*** Opening of DATA EXTRACTS ***

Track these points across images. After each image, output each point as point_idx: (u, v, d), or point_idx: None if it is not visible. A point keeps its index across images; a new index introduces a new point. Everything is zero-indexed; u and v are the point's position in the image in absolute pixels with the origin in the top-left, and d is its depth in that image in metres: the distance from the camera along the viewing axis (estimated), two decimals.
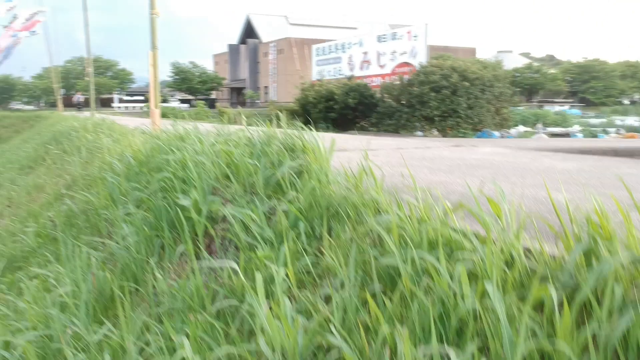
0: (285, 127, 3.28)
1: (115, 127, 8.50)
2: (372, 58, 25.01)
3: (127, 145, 5.35)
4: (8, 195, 7.49)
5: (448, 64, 13.94)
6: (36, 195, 6.84)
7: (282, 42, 77.08)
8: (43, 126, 18.72)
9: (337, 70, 30.93)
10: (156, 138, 4.22)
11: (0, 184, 8.86)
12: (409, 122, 14.00)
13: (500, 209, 1.68)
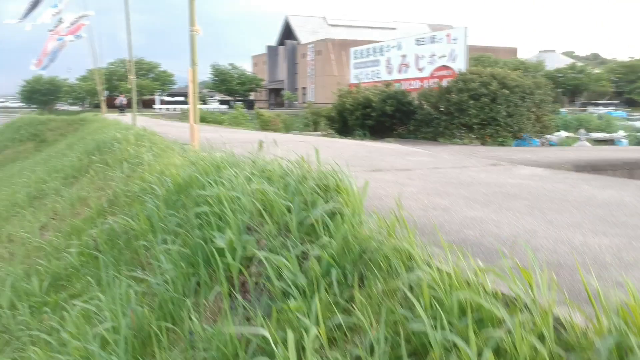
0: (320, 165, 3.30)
1: (156, 139, 8.68)
2: (411, 61, 24.84)
3: (166, 165, 5.46)
4: (53, 206, 7.72)
5: (487, 71, 13.74)
6: (80, 208, 7.04)
7: (320, 44, 77.27)
8: (87, 131, 19.22)
9: (375, 73, 30.82)
10: (194, 164, 4.30)
11: (46, 193, 9.14)
12: (447, 130, 13.86)
13: (531, 277, 1.67)
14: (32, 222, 7.58)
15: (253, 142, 9.81)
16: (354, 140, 12.46)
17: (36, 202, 9.02)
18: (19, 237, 7.12)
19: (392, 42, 28.00)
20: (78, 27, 37.02)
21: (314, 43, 78.95)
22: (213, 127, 18.09)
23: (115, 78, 71.97)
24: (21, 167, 19.18)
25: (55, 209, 7.35)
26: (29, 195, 9.54)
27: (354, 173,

*** Close of DATA EXTRACTS ***

WHAT YOU NEED TO DO
The required result is an exact repeat of the records above from the line containing "17: (36, 202, 9.02)" to their final line.

RESPONSE TO THE TASK
17: (36, 202, 9.02)
18: (19, 237, 7.12)
19: (392, 42, 28.00)
20: (78, 27, 37.02)
21: (314, 43, 78.95)
22: (213, 127, 18.09)
23: (115, 78, 71.97)
24: (21, 167, 19.18)
25: (55, 209, 7.35)
26: (29, 195, 9.54)
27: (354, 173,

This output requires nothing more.